Accommodations can be made at the Black Rock Campground for a short drive to the coast or at hotels in Bar Harbor. This photo was taken with a Nikon D7000 and a Nikon 12-24 ƒ/4 wide-angle lens. Exposure time was 1 second at ƒ/18 with ISO 100. Split neutral-density filters are a must, as well as polarizing filters, a tripod and a cable release or remote.

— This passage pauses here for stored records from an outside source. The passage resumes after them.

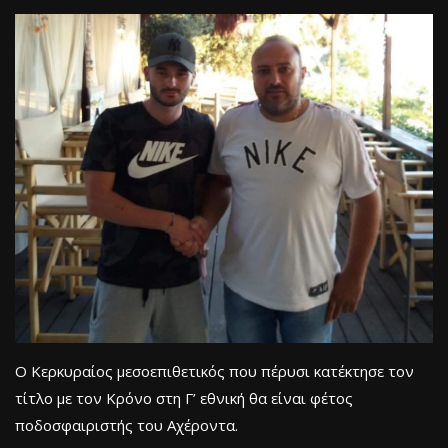
Ο Κερκυραίος μεσοεπιθετικός που πέρυσι κατέκτησε τον
τίτλο με τον Κρόνο στη Γ’ εθνική θα είναι φέτος
ποδοσφαιριστής του Αχέροντα.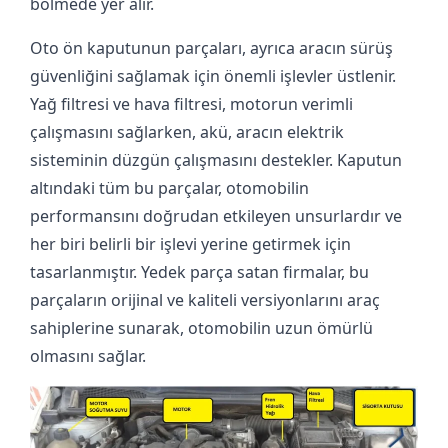
bölmede yer alır.
Oto ön kaputunun parçaları, ayrıca aracın sürüş
güvenliğini sağlamak için önemli işlevler üstlenir.
Yağ filtresi ve hava filtresi, motorun verimli
çalışmasını sağlarken, akü, aracın elektrik
sisteminin düzgün çalışmasını destekler. Kaputun
altındaki tüm bu parçalar, otomobilin
performansını doğrudan etkileyen unsurlardır ve
her biri belirli bir işlevi yerine getirmek için
tasarlanmıştır. Yedek parça satan firmalar, bu
parçaların orijinal ve kaliteli versiyonlarını araç
sahiplerine sunarak, otomobilin uzun ömürlü
olmasını sağlar.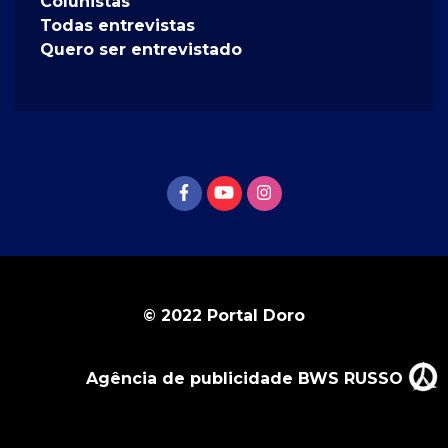
Colunistas
Todas entrevistas
Quero ser entrevistado
© 2022 Portal Doro
Agência de publicidade BWS RUSSO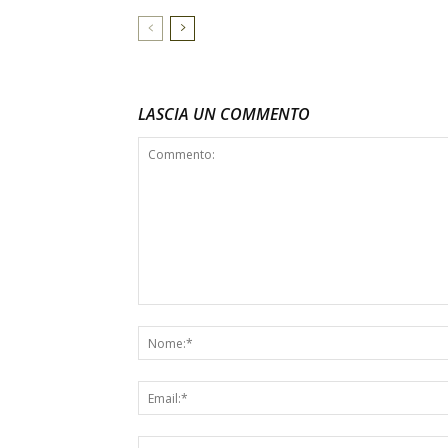
LASCIA UN COMMENTO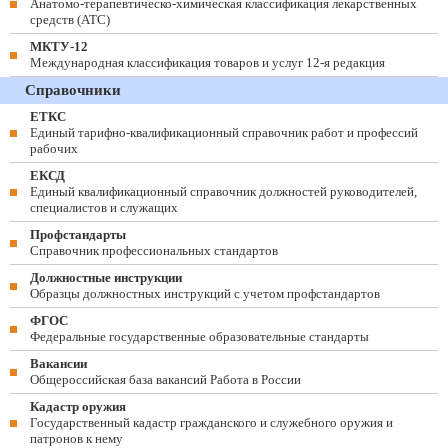
Анатомо-терапевтическо-химическая классификация лекарственных
средств (ATC)
МКТУ-12
Международная классификация товаров и услуг 12-я редакция
Справочники
ЕТКС
Единый тарифно-квалификационный справочник работ и профессий
рабочих
ЕКСД
Единый квалификационный справочник должностей руководителей,
специалистов и служащих
Профстандарты
Справочник профессиональных стандартов
Должностные инструкции
Образцы должностных инструкций с учетом профстандартов
ФГОС
Федеральные государственные образовательные стандарты
Вакансии
Общероссийская база вакансий Работа в России
Кадастр оружия
Государственный кадастр гражданского и служебного оружия и
патронов к нему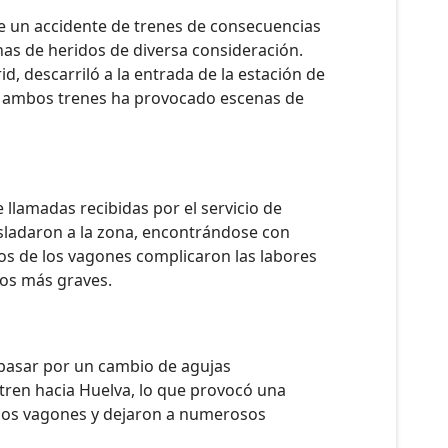
se un accidente de trenes de consecuencias
enas de heridos de diversa consideración.
id, descarriló a la entrada de la estación de
re ambos trenes ha provocado escenas de
llamadas recibidas por el servicio de
sladaron a la zona, encontrándose con
nos de los vagones complicaron las labores
los más graves.
 pasar por un cambio de agujas
 tren hacia Huelva, lo que provocó una
arios vagones y dejaron a numerosos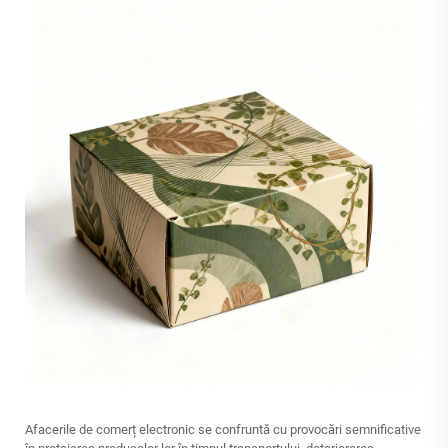
Afacerile de comerț electronic se confruntă cu provocări semnificative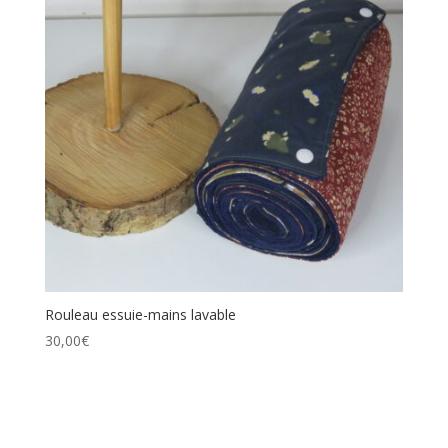
Rouleau essuie-mains lavable
30,00
€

Glacier National Park, Montana
Luke Tingley

www.luketingley.com


Evening Symphony

Evening Symphony
Rugged. Wild. Inspiring. Glacier National Park is a magical destination that offers something for everyone. Easy to access iconic vistas, secluded and remote backcountry, wildlife at every turn, pristine turquoise lakes, glaciers by the dozens, and thundering waterfalls all beg to be explored and photographed. Glacier will leave a lasting imprint on your soul. Standing along the shores of Saint Mary Lake with Wild Goose Island in the background, I braced against a chilly fall wind as waves assaulted the chiseled rock in my foreground. As the storm front broke apart, the clouds opened briefly, allowing a warm burst of light to add depth, scale and awe to the scene unfolding before me. For this shot, I used a Canon EOS-1DS Mark III, 16-35mm II ƒ/2.8L at ƒ/16 for 0.6 seconds and ISO 100, and a Gitzo tripod.


Lullabye

Lullabye
Visiting Glacier, be sure to bring a wide-angle lens for the sweeping grand landscapes, and keep your telephoto lens ready to go as wildlife is abundant and diverse. Visit the icons of Two Medicine Lake, Logan's Pass, Going to the Sun Road, Hidden Lake, Avalanche Creek, Wild Goose Island and Swiftcurrent Lake. If you want a popular and diverse trail, be sure to check out Upper Grinnell Lake for multiple opportunities to see wildlife, glaciers, meadows of bear grass and jaw-dropping views. After a couple of days of very windy conditions at Two Medicine Lake, I was finally treated to a perfectly calm morning. Just before sunrise, Earth's shadow and the Belt of Venus put on a dazzling show of color as Sinopah Mountain began to light up with alpenglow. Here, I used a Canon EOS-1DS Mark III, 24-70mm II ƒ/2.8L at ƒ/11 for 6 seconds, and a Gitzo tripod.

4 Comments

    I tend to agree with Ralph. I appreciate knowing the exposure, shutter speed, ISO and filters used, but I really couldn’t care less the brand of the ball head, for instance. I think OP magazine gets some sort of commission for including it. Good info otherwise, though.